In the letter Trapp also cites Lane County’s own jail levy, saying that it allowed the jail to increase the number of jail beds for local offenders, and that the sheriff’s office intends to “continue the number of jail beds used for local offenders.” 

The Lane County jail levy costs voters $0.55 per $1,000 of assessed value on a home. So for a home at the 2016 median of value of $175,679, the annual tax payment is about $96.62.

“My perspective is that removing the Marshal [Service] inmates from our jail has an immediate impact on our jail population,” Trapp says.

He points out that thanks to the taxpayer levy, the jail doesn’t need more outside funding. “I’m not going to give away more local jail beds because I don’t have a need for more external revenues and the people of Lane County have said they want to restore jail capacity,” he tells EW.

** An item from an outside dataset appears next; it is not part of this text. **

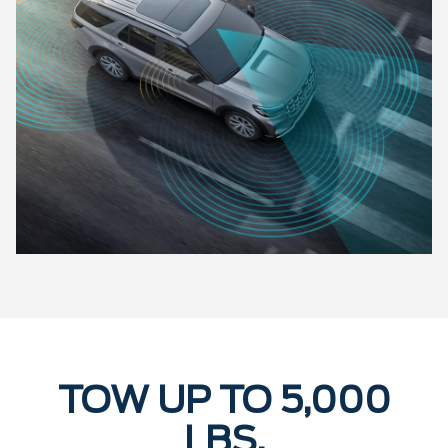
TOW UP TO 5,000
LBS.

“Since the levy we have not released the very violent offenders, Measure 11 offenders,” Trapp says. He adds that the 50 additional jail beds will help reduce the number of early releases, which will decrease the number of offenders failing to show up for court and perhaps have an impact on recidivism.

“There’s a lot of strains on the system that go away or get substantially reduced when jail capacity increases,” Trapp says.

The Marshals Service declined to say whether it had another contract set up to replace the one with Lane County. The Marshals Service mostly uses Lane County jail beds to house inmates headed for the federal courthouse. 

Trapp says there is no animosity between his office and the local Marshals Service, instead citing problems negotiating contracts with the Washington, D.C., office for the end to the contract. 

 “I fully expect that our relationship will continue strong,” the sheriff says of the local Marshals Service district office.